A Louisiana death row inmate was executed Tuesday by nitrogen gas, the first time that the execution method was used in Louisiana and the fifth time that it was used in the United States.

Inmate Jessie Hoffman Jr. was put to death after the U.S. Supreme Court declined to grant an emergency stay in a 5-4 decision, report SCOTUSblog, Law.com, Bloomberg Law, the New York Times, the Associated Press and NOLA.com.

Justice Neil Gorsuch and the high court’s three liberal justices would have granted the stay.

Hoffman’s lawyers had argued that nitrogen hypoxia produces a death by suffocation that causes “psychological terror” amounting to cruel and unusual punishment under the Eighth Amendment. The lawyers also argued that a nitrogen death would interfere with Hoffman’s meditative breathing, a practice used in his Buddhist religion.

The Supreme Court’s liberal justices did not indicate why they would have granted a stay of execution. Gorsuch said he would have granted the stay and sent the case back to the 5th U.S. Circuit Court of Appeals at New Orleans to determine whether the meditative breathing claim amounted to a violation of the Religious Land Use and Institutionalized Persons Act.

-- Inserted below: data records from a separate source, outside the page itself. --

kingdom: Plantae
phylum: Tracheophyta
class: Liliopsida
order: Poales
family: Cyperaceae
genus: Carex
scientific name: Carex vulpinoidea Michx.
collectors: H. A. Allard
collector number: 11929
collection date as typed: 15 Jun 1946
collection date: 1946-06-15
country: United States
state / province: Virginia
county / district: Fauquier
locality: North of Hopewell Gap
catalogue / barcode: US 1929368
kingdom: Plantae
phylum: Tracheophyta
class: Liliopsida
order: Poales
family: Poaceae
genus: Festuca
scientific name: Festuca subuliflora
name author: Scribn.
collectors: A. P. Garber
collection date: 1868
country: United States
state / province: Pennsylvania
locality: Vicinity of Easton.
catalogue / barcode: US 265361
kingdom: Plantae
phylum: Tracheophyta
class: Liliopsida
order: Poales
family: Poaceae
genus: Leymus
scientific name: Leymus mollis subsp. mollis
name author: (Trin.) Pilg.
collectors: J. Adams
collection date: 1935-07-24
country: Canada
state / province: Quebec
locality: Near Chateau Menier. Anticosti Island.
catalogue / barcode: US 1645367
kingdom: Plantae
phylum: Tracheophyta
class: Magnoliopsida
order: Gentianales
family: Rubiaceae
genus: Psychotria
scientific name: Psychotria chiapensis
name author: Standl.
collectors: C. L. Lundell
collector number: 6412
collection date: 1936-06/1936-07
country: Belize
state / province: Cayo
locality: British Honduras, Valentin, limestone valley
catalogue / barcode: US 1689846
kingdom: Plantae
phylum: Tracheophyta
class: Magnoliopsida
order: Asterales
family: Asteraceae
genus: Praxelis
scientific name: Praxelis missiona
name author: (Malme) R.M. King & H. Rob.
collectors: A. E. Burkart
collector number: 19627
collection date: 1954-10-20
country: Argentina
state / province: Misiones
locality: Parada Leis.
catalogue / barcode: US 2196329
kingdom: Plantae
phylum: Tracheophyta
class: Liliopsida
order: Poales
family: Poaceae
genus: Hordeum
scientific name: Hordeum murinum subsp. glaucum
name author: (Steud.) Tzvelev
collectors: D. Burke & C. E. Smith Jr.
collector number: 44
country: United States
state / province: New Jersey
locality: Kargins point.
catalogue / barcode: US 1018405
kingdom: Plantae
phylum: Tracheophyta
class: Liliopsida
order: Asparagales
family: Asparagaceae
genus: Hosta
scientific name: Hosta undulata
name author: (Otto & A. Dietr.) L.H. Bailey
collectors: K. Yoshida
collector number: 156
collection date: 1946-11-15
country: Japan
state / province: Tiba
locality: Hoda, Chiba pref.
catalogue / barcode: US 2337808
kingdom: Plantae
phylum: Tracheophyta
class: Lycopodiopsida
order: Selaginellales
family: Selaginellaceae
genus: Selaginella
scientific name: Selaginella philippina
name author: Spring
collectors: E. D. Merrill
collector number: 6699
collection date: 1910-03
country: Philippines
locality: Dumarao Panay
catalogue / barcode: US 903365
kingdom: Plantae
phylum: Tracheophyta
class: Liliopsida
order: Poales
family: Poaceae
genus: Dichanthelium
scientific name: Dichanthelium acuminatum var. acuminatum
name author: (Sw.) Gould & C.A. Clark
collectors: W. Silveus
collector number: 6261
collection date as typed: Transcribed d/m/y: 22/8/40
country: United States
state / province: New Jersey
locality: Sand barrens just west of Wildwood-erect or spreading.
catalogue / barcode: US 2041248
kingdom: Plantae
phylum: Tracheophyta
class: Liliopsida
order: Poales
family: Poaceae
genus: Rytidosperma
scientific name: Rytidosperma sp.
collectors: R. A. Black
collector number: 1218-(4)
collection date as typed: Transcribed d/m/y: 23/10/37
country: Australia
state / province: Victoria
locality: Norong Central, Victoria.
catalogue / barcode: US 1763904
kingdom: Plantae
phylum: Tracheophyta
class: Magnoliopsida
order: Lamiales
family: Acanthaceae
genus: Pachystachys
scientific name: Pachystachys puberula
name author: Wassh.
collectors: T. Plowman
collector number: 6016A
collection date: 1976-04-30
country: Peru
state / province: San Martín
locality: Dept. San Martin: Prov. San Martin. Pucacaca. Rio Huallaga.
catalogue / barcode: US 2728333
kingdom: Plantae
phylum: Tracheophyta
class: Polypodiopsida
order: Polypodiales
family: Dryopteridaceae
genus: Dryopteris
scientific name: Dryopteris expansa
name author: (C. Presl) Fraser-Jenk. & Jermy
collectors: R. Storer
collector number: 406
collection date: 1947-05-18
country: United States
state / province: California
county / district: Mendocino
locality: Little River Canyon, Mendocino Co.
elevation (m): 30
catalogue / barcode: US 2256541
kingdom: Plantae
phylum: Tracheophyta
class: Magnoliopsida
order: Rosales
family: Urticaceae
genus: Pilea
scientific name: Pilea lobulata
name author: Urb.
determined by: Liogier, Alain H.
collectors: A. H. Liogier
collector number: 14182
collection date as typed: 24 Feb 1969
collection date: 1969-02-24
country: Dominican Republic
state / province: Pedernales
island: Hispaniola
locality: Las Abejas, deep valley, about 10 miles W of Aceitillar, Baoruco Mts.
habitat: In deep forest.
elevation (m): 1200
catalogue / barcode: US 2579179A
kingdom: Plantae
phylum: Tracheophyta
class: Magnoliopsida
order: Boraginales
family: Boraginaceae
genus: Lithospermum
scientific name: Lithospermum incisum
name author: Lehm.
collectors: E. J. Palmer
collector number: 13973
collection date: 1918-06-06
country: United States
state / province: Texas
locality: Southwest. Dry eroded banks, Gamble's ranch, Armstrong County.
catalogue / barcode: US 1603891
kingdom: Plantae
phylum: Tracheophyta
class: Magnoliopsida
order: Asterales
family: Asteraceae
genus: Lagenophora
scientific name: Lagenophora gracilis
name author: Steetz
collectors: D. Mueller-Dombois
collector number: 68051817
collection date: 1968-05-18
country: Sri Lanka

Hoffman was executed for the kidnapping, rape and murder of Mary “Molly” Elliot in 1998.

Hoffman started twitching after the gas began flowing at 6:21 p.m., according to the AP, which cited information from media witnesses. He clenched his hands and slightly moved his head. He appeared to stop breathing at 6:37 p.m. He was pronounced dead at 6:50 p.m.

Seth Smith, chief of operations at the Louisiana Department of Public Safety and Corrections, said he thinks that the convulsions were an “involuntary response to dying” that happened when Hoffman was apparently unconscious, according to the AP.

A Buddhist spiritual adviser was with Hoffman when he died.

The four previous executions by nitrogen hypoxia were all in Alabama. A total of five states allow such executions. Besides Alabama and Louisiana they are Mississippi, Oklahoma and Arkansas, which approved the method in a bill signed into law Tuesday, according to the AP.

Four other states allow “lethal gas” without specifying the type, according to the New York Times, which cited information from the Death Penalty Information Center. They are Arizona, California, Missouri and Wyoming.